Sister lives are the lives we could be living if we’d made different decisions.
For example: in this life I’m living, I have no children, but in a sister life, I married my college sweetheart and we started a family. In this life, I’m essentially sedentary except when I force myself to exercise; in a sister life instead of quitting dance when I started attending the high-performance middle school across town, I continued with those classes and I’m much more physically fit and active.
Neither life is necessarily better than the other (though I find that challenges in my present-day life tend to make the sister life look a lot more appealing) but they’re different and incompatible in some key way.
Years ago, I read Cheryl Strayed’s book Tiny Beautiful Things: Advice on Love and Life from Dear Sugar. Strayed wrote an advice column called Dear Sugar, and this book was the “best of.” One of the entries in particular has shaped the way I think about the life I lead. The letter posed the question, Should I have children?
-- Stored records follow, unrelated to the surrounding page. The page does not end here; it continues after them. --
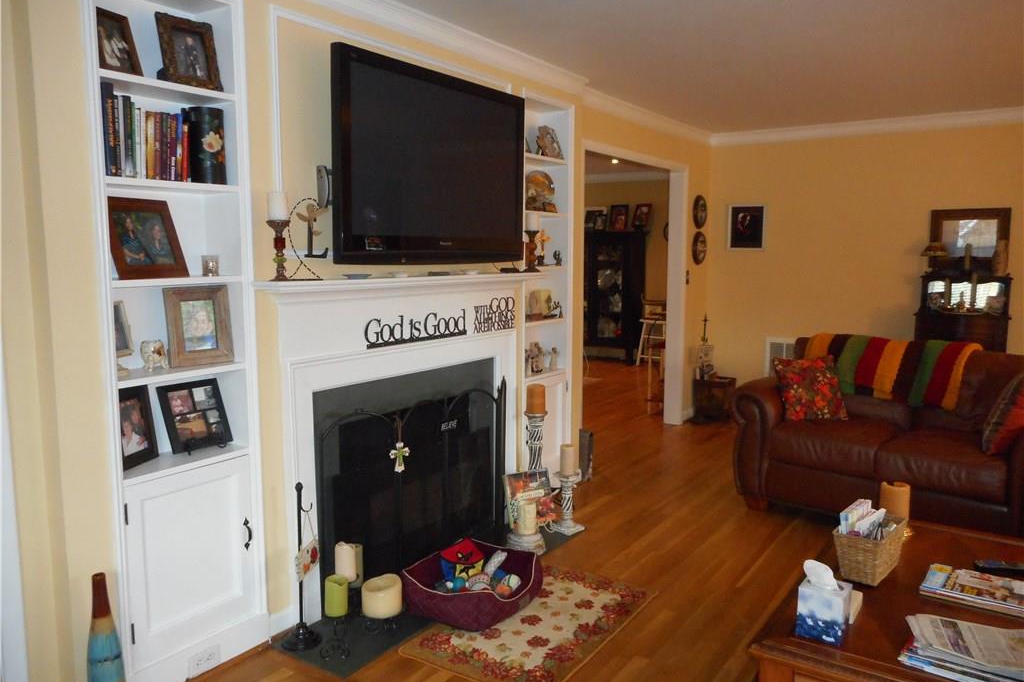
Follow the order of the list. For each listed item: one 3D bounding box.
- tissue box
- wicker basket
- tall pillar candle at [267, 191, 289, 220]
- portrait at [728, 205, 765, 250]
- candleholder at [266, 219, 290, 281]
[{"bbox_3d":[0.822,0.704,1.944,0.108,0.125,0.106,4,8,34],"label":"tissue box"},{"bbox_3d":[1.121,0.645,2.301,0.128,0.142,0.258,6,9,40],"label":"wicker basket"},{"bbox_3d":[-0.815,-0.465,2.574,0.074,0.105,0.074,5,8,35],"label":"tall pillar candle"},{"bbox_3d":[2.015,-0.976,6.363,0.305,0.375,0.025,4,8,34],"label":"portrait"},{"bbox_3d":[-0.817,-0.316,2.590,0.082,0.210,0.082,5,8,35],"label":"candleholder"}]

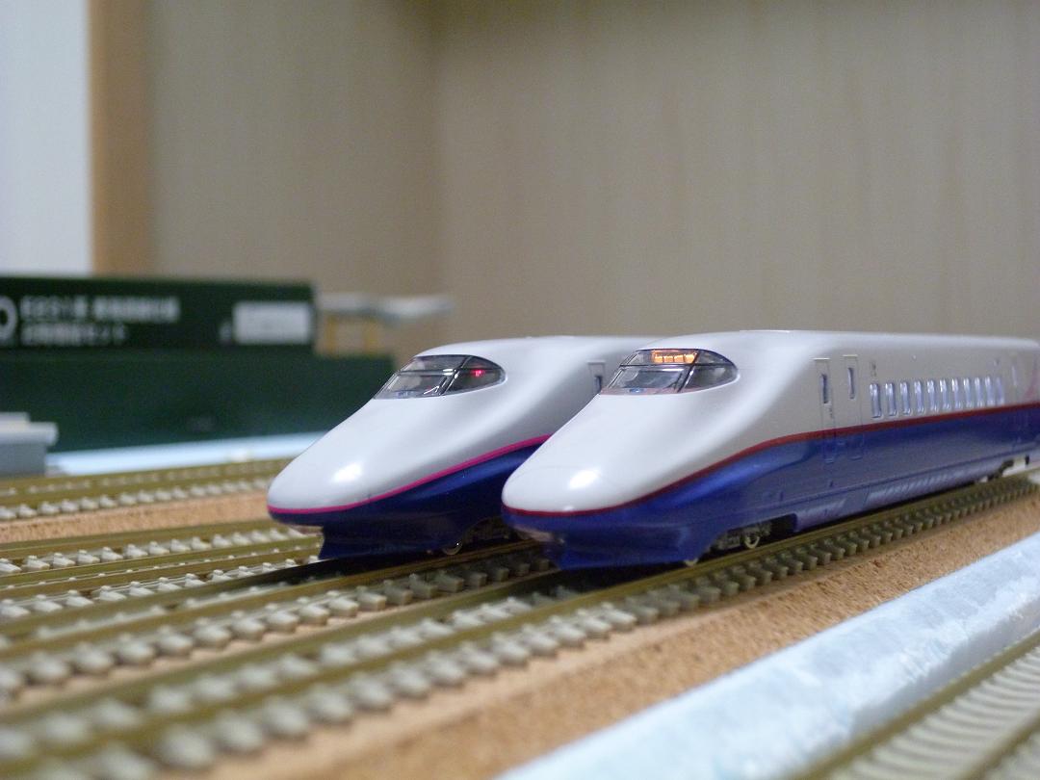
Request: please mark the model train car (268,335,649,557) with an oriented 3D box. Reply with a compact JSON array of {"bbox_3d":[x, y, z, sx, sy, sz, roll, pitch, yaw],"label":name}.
[{"bbox_3d":[0.017,0.004,0.219,0.021,0.023,0.160,-1,1,29],"label":"model train car"}]

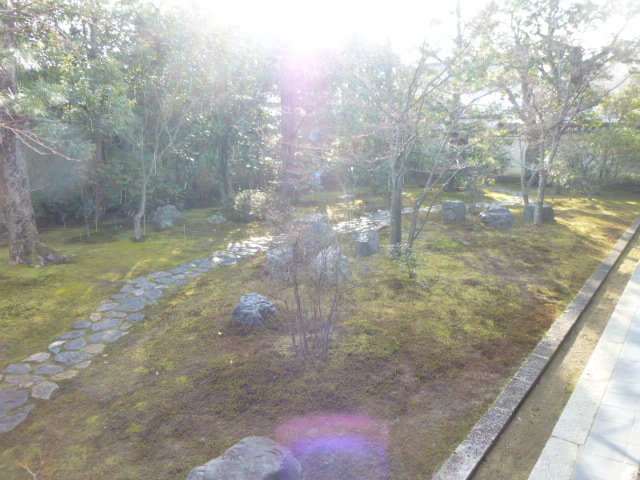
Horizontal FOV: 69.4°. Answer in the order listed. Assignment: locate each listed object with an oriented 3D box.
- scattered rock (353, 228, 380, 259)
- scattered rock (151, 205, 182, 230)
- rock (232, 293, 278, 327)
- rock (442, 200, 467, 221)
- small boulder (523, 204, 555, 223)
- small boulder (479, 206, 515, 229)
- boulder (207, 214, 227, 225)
[{"bbox_3d":[0.847,0.043,8.392,0.509,0.475,0.500,1,13,6],"label":"scattered rock"},{"bbox_3d":[-3.731,-0.572,11.265,0.743,0.526,0.600,-5,13,-18],"label":"scattered rock"},{"bbox_3d":[-0.780,0.805,5.517,0.554,0.306,0.470,-3,13,-8],"label":"rock"},{"bbox_3d":[3.475,-0.768,11.896,0.640,0.432,0.550,3,13,16],"label":"rock"},{"bbox_3d":[5.471,-0.689,11.499,0.850,0.400,0.620,5,14,25],"label":"small boulder"},{"bbox_3d":[4.189,-0.542,10.825,0.925,0.446,0.680,4,14,21],"label":"small boulder"},{"bbox_3d":[-2.627,-0.529,11.784,0.480,0.181,0.420,-4,13,-12],"label":"boulder"}]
And Strayed’s advice introduced to me the concept of sister lives.
Sometime in the early 2000s, before I knew the term sister lives, I defined my “real” life as being in Atlanta as compared to the life I could have led in Wyoming.
In Atlanta, I was surrounded by my parents’ and grandparents’ belongings. I dressed in what might be called casual chic, I wore make-up and jewelry daily, I shopped and lunched and attended cultural events. In Wyoming, I wore jeans and t-shirts, rarely bothered with make-up, and spent most of my time outside. Neither life was better, but they were different and incompatible.
I decided to buy my own home in Atlanta before my dad died, and I went searching for a place that could bring together some of these divergent aspects.
I found it in a mid-rise condo, one that afforded me a view north to the mountains (at least, on a clear and smog-free day) and a view south into the city. It felt like the best of both worlds, though the family furnishings and that fact that I was in the heart of Atlanta did pin it clearly as my Atlanta sister life.
And yet, when I’d go to Wyoming for vacation, I’d sense the sister life there: the peace, the dancing with nature, the simplicity. I would mourn the life I wasn’t getting to live.
But, we don’t get to live both sister lives… do we?
In the 18 months or so since I’ve been living in Wyoming, I’ve started to wonder whether I could bring these two parts together.
I can’t be childless and a mom, but I can bring my family belongings here, maintain the simplicity I so enjoy, and I can experiment with how I dress and what I do to find a balance that honors both of the lives I’d planned to lead separately.
The wind whispers to me, be you. Be all of you. Even the parts that appear to be in conflict, because you can honor and express those too.
Maybe not in at the same time — it’s hard to wear cowboy boots and stiletto heels at the same time — but narrowing down to a single way of being all the time isn’t living authentically when there’s another full-time single way of being that you want to explore. It’s just closing the door on who you are for no good reason.
Both/and is expansive in construct and in living.
Even when it comes to either/or choices like having children, I’ve learned to look for the both/and. I’m old enough that I no longer wish for a child, but I can share the mothering energy with my friends’ children, with The Purple Sherpa community I created, with my animals, and perhaps someday through an organization like the Big Brothers Big Sisters Club.
Sometimes the sister life isn’t actually an incompatible life, it’s finding the way to express the way of being underneath the imagined life in present day life.
Sometimes the brightest light is possible only when two seeming opposites come together.